The financial sector is living a paradox: there has never been more data available, yet most marketing fintech decisions are still made with partial or misinterpreted information.
While performance marketing investment grows year after year, many fintechs, wallets, and digital banks continue operating with attribution models that no longer reflect today’s user reality: omnichannel, nonlinear, constantly changing.
And the issue isn’t just technical: it’s strategic.
It leads to slower, less effective, and ultimately less profitable decisions.

In our “Fintech & Banking Buenos Aires” workshop, we brought together leaders from marketing, data, and product to address a topic as complex as it is urgent: how to move from isolated data to real decision-making.
With the participation of Juan Martín Pampliega (CEO of Mutt Data), Camilo Jaureguiberry (Data Science Manager at MODO), and Victoria Schiappacasse (Marketing Science Sr. Manager at Mercado Libre), the panel dismantled the myth that measuring well simply means having dashboards and automated reports.
The truth is more uncomfortable: many brands believe they have control over their performance, but in reality they are only reporting — not learning.
Without robust attribution models, experimental validation, and connected activation systems, what is measured today reflects only a fraction of the real impact.
Marketing, data, and product teams in advanced financial institutions work with powerful tools — but often misaligned. Google, Meta, CRM, and analytics platforms operate in silos. Without an integrated measurement strategy, decisions rely on partial results that don’t capture the full impact of the customer journey.
Models such as last-click or linear attribution rules offer an incomplete view. They don’t reflect the complexity of omnichannel behavior or the incremental impact of marketing actions. And most critically: they don’t enable learning, anticipation, or precise scaling — ultimately limiting the real impact of marketing fintech attribution.

Scientific marketing is here to drive creativity further.
From predictive models that identify business opportunities to automated activation systems based on real behaviors, the goal is to move from intuition to continuous learning.
Data science isn’t magic. It’s a tool to validate hypotheses, reduce decision-making friction, and maximize the return of every action.
As mentioned in the event: measuring fast is not the same as measuring well. Without robust models, dashboards tell only part of the story.
One of the key ideas that emerged from the panel was scientific marketing: a way of operating where decisions rely on evidence, experimentation, and continuous learning.
The focus can no longer be only on analyzing metrics after the fact. The key lies in building systems that learn in real time, identify patterns, and act automatically.
This requires three layers:
Machine Learning, to model behavior and anticipate outcomes
Analytics, to understand what works, for whom, and why
Smart engagement, to activate personalized journeys based on real data
This new stack (ML + Analytics + Activation) does not replace human teams. It enhances them. And it redefines the role of marketing: less tactical execution, more evidence-based strategy.
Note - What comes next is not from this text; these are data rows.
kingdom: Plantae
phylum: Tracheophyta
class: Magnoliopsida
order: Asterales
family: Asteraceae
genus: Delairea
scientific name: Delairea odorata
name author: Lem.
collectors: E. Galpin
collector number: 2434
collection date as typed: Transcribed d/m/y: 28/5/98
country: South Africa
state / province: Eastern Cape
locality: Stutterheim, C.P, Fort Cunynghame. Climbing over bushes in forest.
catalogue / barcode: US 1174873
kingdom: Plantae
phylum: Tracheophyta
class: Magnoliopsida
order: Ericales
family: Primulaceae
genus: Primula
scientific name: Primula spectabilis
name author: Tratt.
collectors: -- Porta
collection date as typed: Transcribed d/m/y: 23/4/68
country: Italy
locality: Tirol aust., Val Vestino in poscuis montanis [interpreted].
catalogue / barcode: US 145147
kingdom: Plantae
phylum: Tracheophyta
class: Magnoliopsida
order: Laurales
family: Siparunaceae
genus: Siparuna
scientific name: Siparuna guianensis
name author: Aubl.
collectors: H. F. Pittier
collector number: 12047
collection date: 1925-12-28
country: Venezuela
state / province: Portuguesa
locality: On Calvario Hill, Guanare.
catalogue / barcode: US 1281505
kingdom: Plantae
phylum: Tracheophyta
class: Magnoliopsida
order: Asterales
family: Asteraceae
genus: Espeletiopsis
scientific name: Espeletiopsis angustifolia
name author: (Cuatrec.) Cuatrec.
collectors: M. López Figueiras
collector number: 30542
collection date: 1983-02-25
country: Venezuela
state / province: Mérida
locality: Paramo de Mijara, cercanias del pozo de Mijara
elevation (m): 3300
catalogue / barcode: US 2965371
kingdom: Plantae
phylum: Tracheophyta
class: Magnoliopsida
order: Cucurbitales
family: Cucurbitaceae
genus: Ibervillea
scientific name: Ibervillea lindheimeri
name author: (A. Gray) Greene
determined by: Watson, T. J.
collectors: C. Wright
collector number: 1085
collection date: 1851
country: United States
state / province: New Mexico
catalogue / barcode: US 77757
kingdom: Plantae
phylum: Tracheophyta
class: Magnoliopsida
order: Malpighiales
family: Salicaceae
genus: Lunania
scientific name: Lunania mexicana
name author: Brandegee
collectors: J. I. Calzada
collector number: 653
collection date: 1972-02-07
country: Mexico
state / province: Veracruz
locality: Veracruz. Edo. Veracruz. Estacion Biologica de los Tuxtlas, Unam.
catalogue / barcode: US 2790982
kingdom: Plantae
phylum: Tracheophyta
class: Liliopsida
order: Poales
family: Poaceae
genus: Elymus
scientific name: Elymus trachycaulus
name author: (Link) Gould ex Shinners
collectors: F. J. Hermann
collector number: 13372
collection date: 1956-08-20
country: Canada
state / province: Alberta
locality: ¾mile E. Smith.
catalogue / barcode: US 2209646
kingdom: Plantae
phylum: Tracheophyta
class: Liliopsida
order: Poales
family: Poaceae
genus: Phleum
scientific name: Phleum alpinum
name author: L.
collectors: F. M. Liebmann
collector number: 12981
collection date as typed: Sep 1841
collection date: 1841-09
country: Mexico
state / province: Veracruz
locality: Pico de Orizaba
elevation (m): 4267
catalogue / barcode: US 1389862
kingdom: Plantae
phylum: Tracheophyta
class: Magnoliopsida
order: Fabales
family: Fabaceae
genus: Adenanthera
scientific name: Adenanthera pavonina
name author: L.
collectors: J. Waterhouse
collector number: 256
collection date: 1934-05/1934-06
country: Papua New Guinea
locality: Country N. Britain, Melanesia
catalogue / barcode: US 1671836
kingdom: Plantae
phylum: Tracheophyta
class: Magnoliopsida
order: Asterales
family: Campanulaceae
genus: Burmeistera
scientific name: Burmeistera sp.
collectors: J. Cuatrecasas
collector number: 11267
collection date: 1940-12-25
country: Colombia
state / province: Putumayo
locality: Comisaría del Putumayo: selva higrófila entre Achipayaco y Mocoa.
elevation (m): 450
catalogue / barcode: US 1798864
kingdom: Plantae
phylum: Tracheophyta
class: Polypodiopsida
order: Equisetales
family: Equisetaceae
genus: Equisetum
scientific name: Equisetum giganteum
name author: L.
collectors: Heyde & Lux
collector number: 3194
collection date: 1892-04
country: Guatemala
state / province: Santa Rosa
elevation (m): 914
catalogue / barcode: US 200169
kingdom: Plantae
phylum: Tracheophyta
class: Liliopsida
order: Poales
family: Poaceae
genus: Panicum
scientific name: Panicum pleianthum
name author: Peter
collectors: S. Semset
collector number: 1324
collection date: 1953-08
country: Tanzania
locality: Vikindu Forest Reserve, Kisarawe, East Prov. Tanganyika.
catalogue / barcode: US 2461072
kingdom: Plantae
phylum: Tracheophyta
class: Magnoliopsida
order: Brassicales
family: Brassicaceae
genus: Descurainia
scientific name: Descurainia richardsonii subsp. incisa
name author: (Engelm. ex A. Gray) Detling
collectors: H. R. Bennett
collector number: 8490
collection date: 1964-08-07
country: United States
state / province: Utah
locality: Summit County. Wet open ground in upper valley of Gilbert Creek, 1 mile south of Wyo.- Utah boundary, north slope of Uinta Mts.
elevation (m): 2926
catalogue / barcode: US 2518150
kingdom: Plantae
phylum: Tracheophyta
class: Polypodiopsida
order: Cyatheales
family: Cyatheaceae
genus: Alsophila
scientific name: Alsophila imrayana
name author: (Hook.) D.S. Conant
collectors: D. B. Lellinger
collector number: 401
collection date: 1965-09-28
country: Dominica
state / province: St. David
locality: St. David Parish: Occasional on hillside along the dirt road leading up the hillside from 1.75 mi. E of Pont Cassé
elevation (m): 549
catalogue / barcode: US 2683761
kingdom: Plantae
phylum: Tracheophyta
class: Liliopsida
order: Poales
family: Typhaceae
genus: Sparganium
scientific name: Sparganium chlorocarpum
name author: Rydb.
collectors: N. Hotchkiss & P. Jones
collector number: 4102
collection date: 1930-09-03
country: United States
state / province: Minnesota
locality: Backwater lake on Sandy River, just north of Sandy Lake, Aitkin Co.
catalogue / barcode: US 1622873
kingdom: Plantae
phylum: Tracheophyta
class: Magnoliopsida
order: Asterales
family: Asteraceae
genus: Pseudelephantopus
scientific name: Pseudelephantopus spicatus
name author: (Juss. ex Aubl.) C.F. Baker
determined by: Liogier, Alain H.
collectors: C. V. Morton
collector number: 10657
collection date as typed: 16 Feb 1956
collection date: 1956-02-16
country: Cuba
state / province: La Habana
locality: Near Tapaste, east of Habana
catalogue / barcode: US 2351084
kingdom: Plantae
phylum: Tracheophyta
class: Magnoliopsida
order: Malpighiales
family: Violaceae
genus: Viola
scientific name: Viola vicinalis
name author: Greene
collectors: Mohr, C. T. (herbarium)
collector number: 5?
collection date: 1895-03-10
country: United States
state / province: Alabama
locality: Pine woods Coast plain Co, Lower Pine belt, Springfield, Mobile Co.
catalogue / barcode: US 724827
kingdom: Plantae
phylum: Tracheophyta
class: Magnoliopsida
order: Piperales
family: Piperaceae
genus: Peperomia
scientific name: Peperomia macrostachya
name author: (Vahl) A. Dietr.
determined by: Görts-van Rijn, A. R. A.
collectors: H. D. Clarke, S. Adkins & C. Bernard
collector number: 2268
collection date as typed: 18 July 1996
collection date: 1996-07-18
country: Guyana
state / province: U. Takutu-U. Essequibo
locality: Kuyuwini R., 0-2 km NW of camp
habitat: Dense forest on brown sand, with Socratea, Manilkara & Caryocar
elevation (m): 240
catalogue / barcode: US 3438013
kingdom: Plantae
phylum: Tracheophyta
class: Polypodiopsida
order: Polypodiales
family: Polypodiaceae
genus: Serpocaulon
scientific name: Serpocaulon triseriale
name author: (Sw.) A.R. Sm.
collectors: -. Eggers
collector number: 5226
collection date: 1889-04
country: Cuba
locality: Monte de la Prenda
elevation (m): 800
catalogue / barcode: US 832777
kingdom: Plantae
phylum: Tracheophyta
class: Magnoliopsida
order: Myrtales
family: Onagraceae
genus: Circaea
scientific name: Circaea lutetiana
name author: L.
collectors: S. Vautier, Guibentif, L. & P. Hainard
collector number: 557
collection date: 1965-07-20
One of the most strategic decisions for leaders in the sector is how to develop data science capabilities applied to marketing. Should teams build internally, seek external solutions, or adopt hybrid models?
The answer depends on business core, team maturity, and required speed. However, one thing is clear: outsourcing must not mean a black box.
In fact, strategic partners provide not only solutions, but also installed capabilities and transferable learning for the internal team.
External help shouldn’t only build — it should expand a team’s capabilities when designed correctly.
At the same time, building makes sense when the problem is strategic, when first-party data is available, or when the model must integrate with other areas of the company.
External models are useful when the problem is already standardized. And it doesn’t have to be black or white — hybrid solutions exist.
During the panel, concrete cases were shared to show how to move from theory to real implementation.
MODO, for example, developed:
A benefits attribution model to understand which promotions generate real impact, in what context, and for which cohorts
A machine-learning benefits ranker that prioritizes the most relevant promotions for each user
A SearchAI system to improve discovery and reduce friction between user and action
These implementations didn’t only optimize results — they transformed the customer experience and the team’s ability to scale learning.
The end goal is clear: marketing that not only analyzes but also learns and acts.
Systems that personalize, automate, and scale without manual intervention — and with full traceability. Where investment is optimized in real time and user experience adapts to behavior, needs, and context.
Machine Learning + Analytics + Engagement are no longer buzzwords — they are the new growth equation.
Organizations that integrate these components will anticipate customer behavior, maximize LTV, and build long-term relationships.
The marketing of the future isn’t about reporting — it’s about systems that learn, experiment, and act.
Because measuring poorly doesn’t only cost money.
>It costs opportunities. It costs speed. It costs learning.
And because leaders who understand this now will gain exponential advantage — not by having more technology, but by having better questions, better systems, and better decisions.